In a 2013 Spectrem research study, investors were asked to select a preferred financial advisor from a group photo of eight people, four men and four women, with obvious differences in ages.
The oldest male in the photo was chosen by 35% of investors, followed by the next oldest male with 26%. Two women in the photo received 12% of the vote.
While there was no right or wrong connected to the question, research shows that investors should consider female financial advisors a little more strongly.
There are facts related to men and women and their attitudes toward risk that require no study. Women are more likely to wear seat belts; men are more likely to drive fast. Women go to the doctor regularly; men go only when their bodies tell them to.
Aversion to risk plays an obvious role in investment decisions. Success in investments can be attributed to both an aversion to risk as well as a willingness to risk.
In Spectrem’s Millionaire Corner study Investment Attitudes and Behaviors of High Net Worth Women versus High Net Worth Men, 61% of men said "taking risk” was a factor in their obtaining wealth, while 43% of women said the same thing.
Asked to respond to the statement "I am willing to take significant investment risk on a portion of my investments in order to earn a high return on my investment", 43% of men and only 28% of women agreed.
Women are also more likely to credit their financial advisor for their accumulation of wealth. The Spectrem study showed that 43% of women credited decisions made by their financial advisor while only 33% of men did so.
According to the Spectrem study, 78% of women use a financial advisor of some sort, while only 72% of men do. Eighty-eight percent of men consider themselves either knowledgeable or fairly knowledgeable about financial products and investments, while only 63% of women feel that way about themselves.

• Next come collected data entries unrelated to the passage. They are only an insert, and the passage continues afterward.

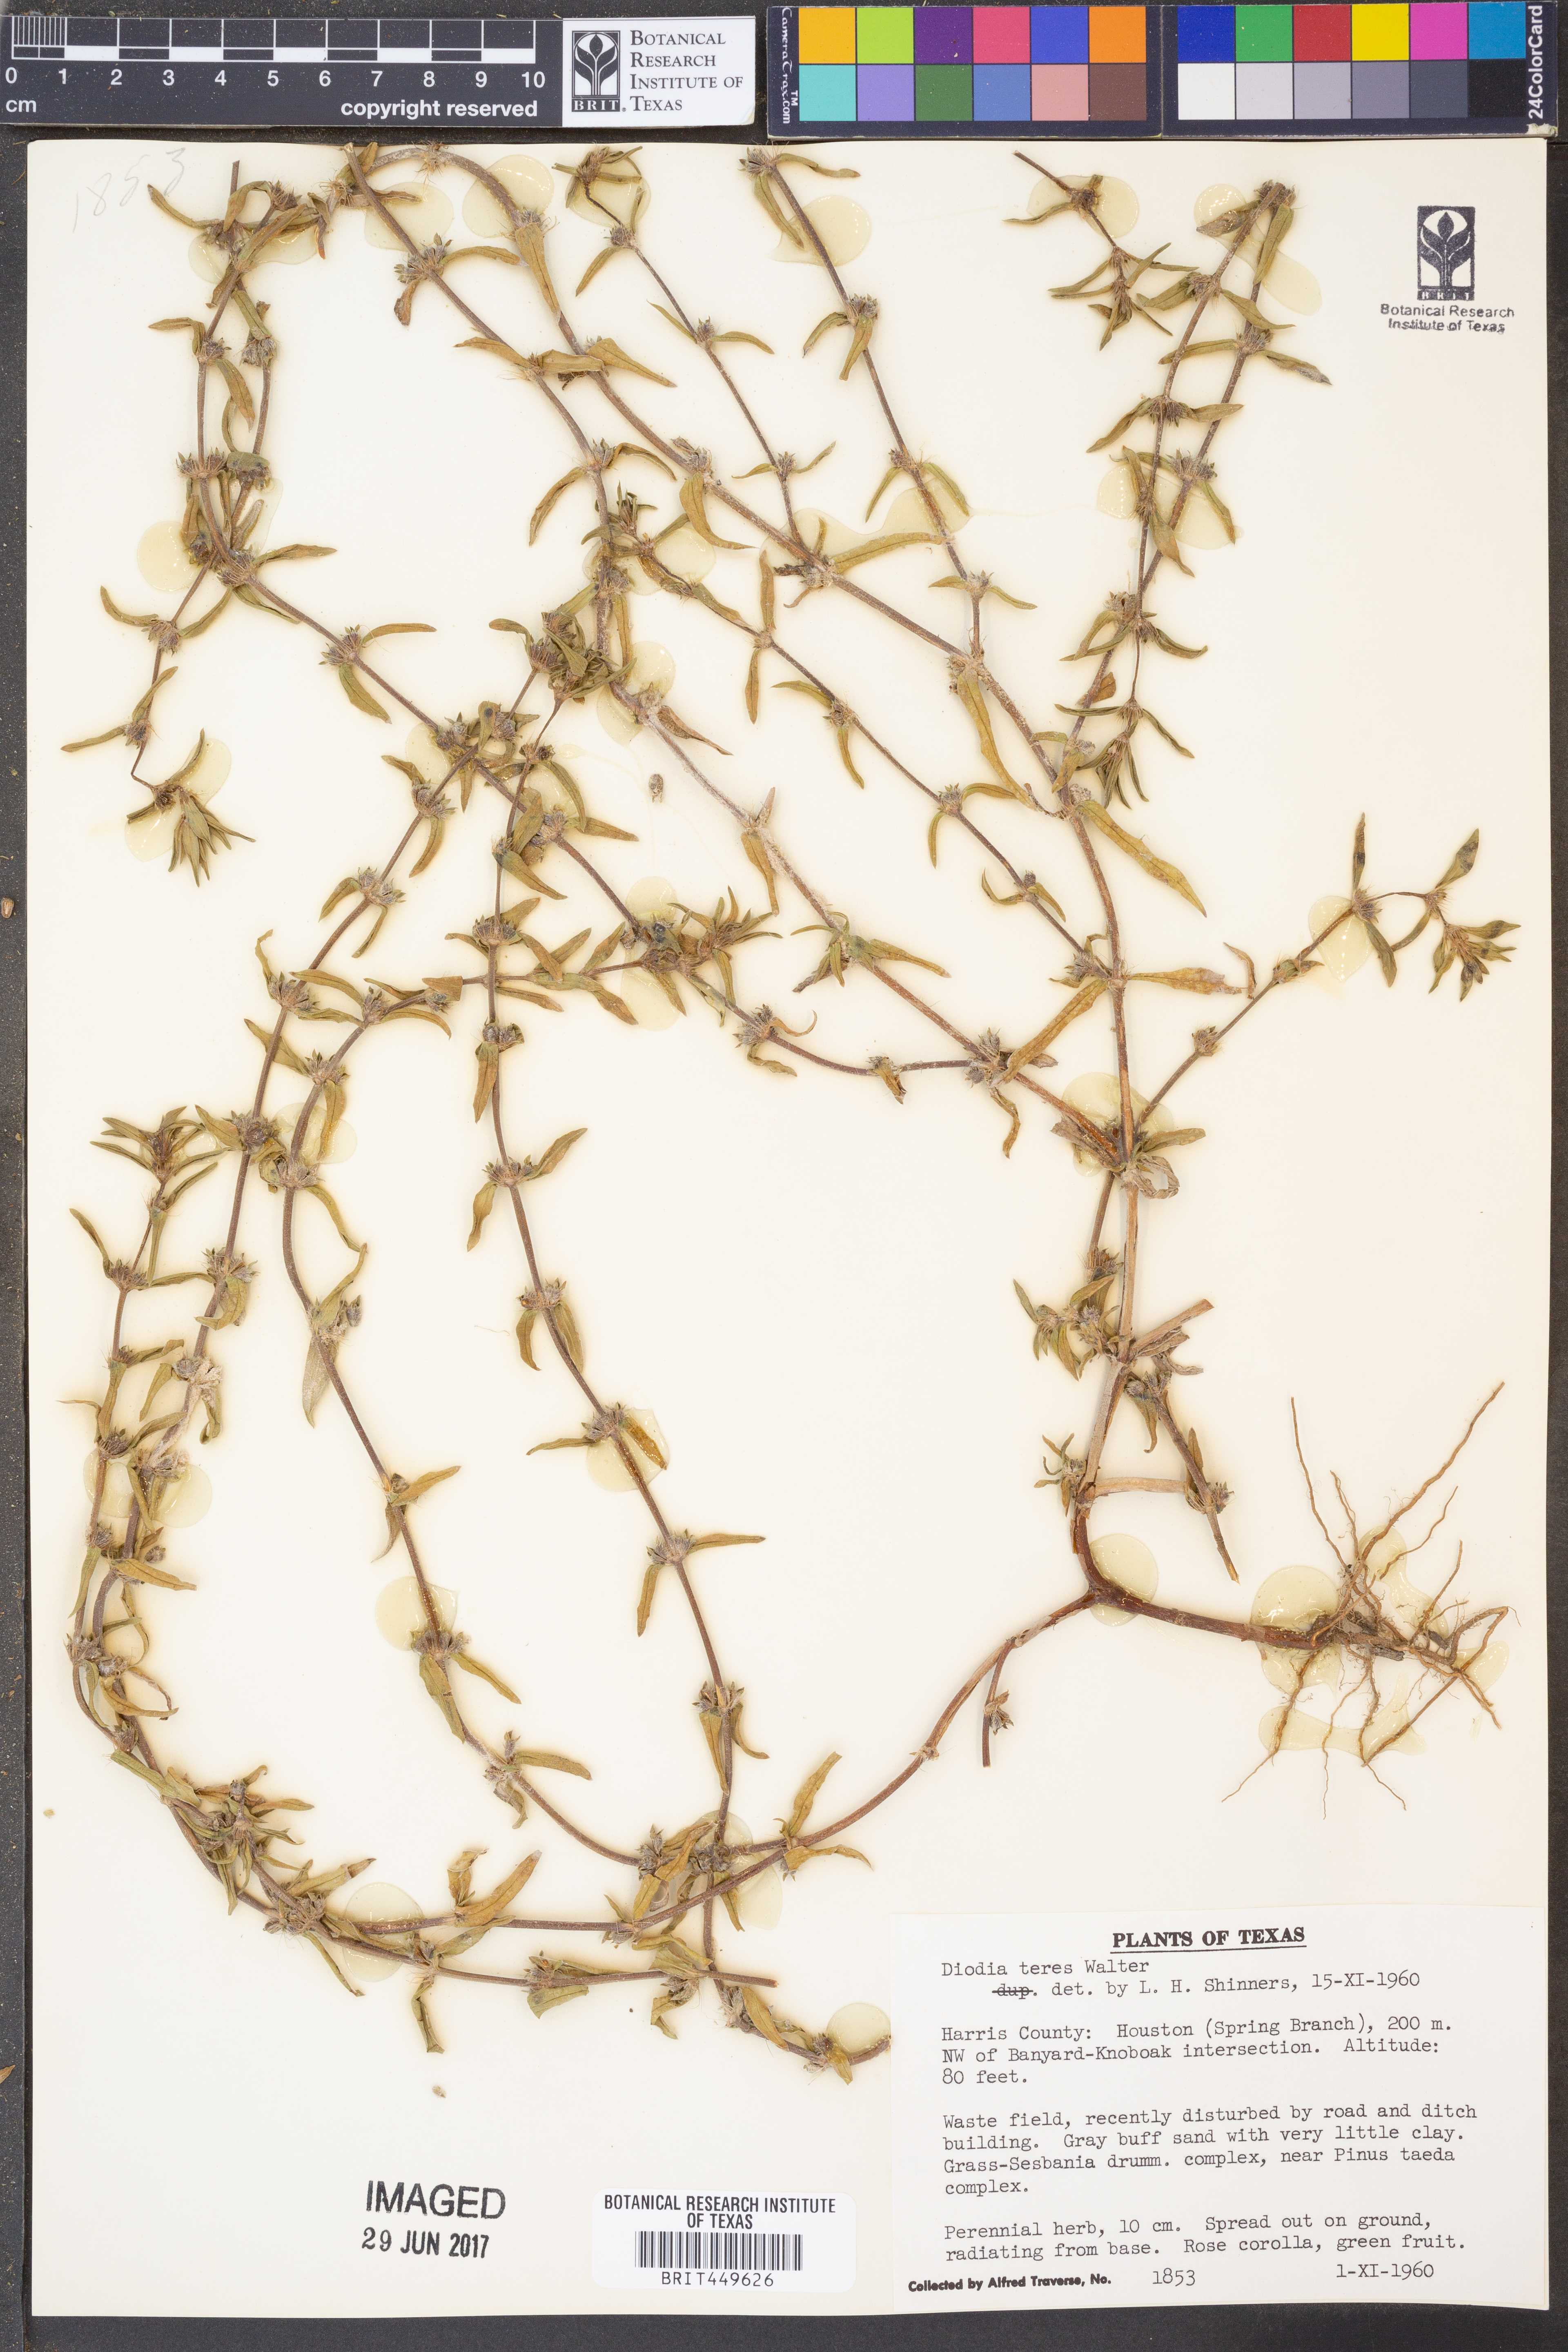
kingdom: Plantae
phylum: Tracheophyta
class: Magnoliopsida
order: Gentianales
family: Rubiaceae
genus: Hexasepalum
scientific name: Hexasepalum teres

Fifteen percent of women consider themselves advisor dependent and that jumps to 23% of women in the ultra-high-net-worth wealth segments, with a net worth between US$5 million and US$25 million. Only 11% of men are advisor dependent, and that percentage is consistent throughout wealth segments.
The desire for information from others indicates patience in investing, which can lead to avoiding mistakes made by rushing into an investment.
Risk aversion, or its opposite, the thrill of risk, plays a role in the feelings men and women have toward investing in general.
The Spectrem study reveals that 54% of men enjoy investing while only 36 percent of women admit to enjoying the investment game. Women remain consistent among wealth segments, while 68% of investors with a net worth of US$5 million or more say they like investing and do not want to give it up.
Obviously, men get something out of investing that women do not.